Trent agreed. An hour passed, and a dark certainty overtook Sparhawk. “Graves has double-crossed us. We should go to the castle ourselves.”
“No,” said Trent. “If the admiral is refusing to free her as agreed, we will not be able to effect her release on our own authority. I will go to Province House and speak to Tommy Gage, and if need be, row him to the castle myself to demand her return. But you should wait here, in the event that she or some news of her makes its way here.”
Sparhawk knew that his father was right; he could not help Sarah by storming the castle like a knight of old. So he sat in the pretty parlor where she had begun to embroider his family’s coat of arms in gold-wire thread and waited for Sarah Ward, her father sitting quiet and subdued, his earlier ebullience gone, on the settee opposite.
The shadows in the room lengthened, the sun set, the servants came to light the tapers, and finally Anthony Trent returned.
“I have been to the castle and back in the company of Thomas Gage. The admiral claims that he sent orders for her release, and the commander at the castle admits to receiving such orders and transmitting them to the guard at the gate. The guard says that she was taken ill and carried to a boat, and he was told that she was in the care of a family friend. The fort major is not to be found, but his wife tells the same story. Sarah’s maid was out walking when all this transpired, and saw nothing. In the end we searched the fort, the outbuildings, and the beaches, and found no trace of her. Sarah Ward is gone.”
Twenty-two
The Phillips family was unfailing in its kindness. The guard would not permit Sarah to leave the apartments to see the natural beauty that Major Phillips swore was to be found on the island, so they brought that beauty to her.

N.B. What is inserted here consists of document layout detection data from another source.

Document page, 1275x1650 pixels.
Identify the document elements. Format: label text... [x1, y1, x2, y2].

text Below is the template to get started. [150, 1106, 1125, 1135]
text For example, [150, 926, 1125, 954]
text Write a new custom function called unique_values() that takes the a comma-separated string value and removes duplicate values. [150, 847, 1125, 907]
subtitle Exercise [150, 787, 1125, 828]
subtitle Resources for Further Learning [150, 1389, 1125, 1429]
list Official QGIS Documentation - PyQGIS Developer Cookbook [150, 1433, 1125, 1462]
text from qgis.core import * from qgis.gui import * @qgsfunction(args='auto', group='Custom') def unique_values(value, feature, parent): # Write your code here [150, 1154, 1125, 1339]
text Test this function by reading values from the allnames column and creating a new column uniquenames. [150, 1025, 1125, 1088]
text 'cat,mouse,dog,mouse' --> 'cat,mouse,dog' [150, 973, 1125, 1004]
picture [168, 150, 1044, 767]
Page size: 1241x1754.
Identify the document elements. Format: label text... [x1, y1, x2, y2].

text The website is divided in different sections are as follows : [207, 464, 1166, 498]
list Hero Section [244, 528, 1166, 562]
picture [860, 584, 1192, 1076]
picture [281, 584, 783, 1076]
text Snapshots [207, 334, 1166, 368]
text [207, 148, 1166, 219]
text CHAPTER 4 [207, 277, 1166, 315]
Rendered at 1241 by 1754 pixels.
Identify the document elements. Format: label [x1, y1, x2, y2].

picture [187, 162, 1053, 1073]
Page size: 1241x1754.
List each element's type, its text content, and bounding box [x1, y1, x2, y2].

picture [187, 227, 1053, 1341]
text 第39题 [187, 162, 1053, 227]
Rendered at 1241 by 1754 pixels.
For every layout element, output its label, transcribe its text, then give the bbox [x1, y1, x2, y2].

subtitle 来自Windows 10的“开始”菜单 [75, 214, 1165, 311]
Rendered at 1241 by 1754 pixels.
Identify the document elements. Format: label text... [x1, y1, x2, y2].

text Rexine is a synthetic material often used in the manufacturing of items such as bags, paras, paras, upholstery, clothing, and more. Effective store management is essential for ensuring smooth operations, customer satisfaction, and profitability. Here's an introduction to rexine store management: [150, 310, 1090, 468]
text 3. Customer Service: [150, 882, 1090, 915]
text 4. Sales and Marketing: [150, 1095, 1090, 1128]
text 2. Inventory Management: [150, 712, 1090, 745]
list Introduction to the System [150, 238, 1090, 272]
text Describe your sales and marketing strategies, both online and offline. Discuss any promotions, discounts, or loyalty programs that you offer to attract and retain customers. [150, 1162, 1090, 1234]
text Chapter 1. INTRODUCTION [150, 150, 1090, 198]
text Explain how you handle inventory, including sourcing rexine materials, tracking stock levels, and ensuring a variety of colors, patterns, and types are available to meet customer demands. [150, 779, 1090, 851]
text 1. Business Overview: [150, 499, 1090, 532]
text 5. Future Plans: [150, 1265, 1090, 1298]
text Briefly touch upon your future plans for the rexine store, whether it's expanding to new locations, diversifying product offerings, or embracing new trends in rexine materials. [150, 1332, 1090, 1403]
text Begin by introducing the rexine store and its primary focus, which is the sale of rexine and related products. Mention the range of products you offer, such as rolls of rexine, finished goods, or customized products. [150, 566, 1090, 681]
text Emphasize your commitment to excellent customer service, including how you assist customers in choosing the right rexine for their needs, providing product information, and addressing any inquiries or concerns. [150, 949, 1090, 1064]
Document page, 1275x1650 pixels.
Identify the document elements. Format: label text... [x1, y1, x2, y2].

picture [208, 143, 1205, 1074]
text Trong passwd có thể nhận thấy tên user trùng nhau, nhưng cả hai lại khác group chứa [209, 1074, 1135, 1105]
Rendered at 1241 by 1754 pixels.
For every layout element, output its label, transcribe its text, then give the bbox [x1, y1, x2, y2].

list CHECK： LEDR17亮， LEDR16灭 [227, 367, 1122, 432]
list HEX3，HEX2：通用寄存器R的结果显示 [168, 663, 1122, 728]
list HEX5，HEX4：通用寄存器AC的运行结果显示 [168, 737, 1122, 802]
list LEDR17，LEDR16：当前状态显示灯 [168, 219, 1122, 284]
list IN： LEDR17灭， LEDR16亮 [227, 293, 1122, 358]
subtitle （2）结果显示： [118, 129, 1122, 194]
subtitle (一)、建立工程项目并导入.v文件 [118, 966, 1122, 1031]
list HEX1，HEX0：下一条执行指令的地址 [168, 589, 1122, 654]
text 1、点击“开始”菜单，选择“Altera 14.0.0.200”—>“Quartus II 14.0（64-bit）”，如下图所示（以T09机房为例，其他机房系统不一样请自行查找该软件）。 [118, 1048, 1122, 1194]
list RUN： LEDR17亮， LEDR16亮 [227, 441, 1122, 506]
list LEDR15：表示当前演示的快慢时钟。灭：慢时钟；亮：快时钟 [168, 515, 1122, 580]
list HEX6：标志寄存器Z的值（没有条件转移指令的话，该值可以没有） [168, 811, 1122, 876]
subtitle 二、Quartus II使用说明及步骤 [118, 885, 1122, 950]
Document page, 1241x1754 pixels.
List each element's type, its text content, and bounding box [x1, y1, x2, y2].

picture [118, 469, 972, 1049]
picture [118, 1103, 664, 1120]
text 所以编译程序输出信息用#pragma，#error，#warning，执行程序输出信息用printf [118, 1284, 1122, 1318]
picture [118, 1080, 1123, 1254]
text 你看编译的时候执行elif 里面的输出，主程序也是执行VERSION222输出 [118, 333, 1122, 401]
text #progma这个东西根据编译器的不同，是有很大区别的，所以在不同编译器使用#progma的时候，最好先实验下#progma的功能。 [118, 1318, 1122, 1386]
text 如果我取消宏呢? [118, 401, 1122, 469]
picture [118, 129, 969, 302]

Mrs. Phillips picked wildflowers and refreshed the bowl in Sarah’s room each day. Her wan, distracted daughter, Rebecca, dried and pressed the discarded blooms, and labeled them in a book in a neat flowing hand.
When Rebecca was searching for pencils one day, Sarah saw an abandoned project lying hidden at the bottom of a drawer: a compass rose made completely out of dried flowers, the points picked out in rich violet and the rings in bold, verdant green. There were three poi
nts yet to be completed, and it had clearly been made as a gift, with part of the recipient’s name, Martin, visible in the corner, but when Sarah questioned her about it, Rebecca just smiled her sad, distracted smile and closed the drawer.
Looking out the windows seaward during the long afternoons when Mrs. Phillips and Rebecca walked the beach, Sarah was reminded of her first weeks at the dame school, when she felt imprisoned in the dame’s rambling waterfront house, the sea sparkling within reach but forbidden. She had come to enjoy school, in the end, and cherish Elizabeth Pierce’s friendship, now lost to her, but she had always felt the shackles of the dame’s expectations, and when she became engaged, had thought that Micah Wild would set her free.
While Major Phillips’ wife and daughter were out during the afternoons, he often invited her into his little study and encouraged her to borrow any books she might like—he had a prodigious library, as many as twoscore volumes—and discuss anything she might have read recently. He did not have any novels, but he had several histories, and these she enjoyed. He also had many trays of dried and pinned insects, which she did not.
He was not in the habit of offering her any refreshment during these interludes, and he always seemed vaguely embarrassed, like his wife, by the poorness of his hospitality, but today he surprised Sarah by placing a decanter of brandy on the table between them. She was even more surprised when he rummaged in his secretary and produced two cut glasses.
“My dear,” said Major Phillips, pouring the brandy, “today your ordeal is at an end. You are to be released.”
Her hand trembled. She was not going to hang. She brought her shaking glass to her lips and drank it off to steady herself. Phillips patted her hand.
Then panic overtook her. “And James Sparhawk? Is he to be freed as well?”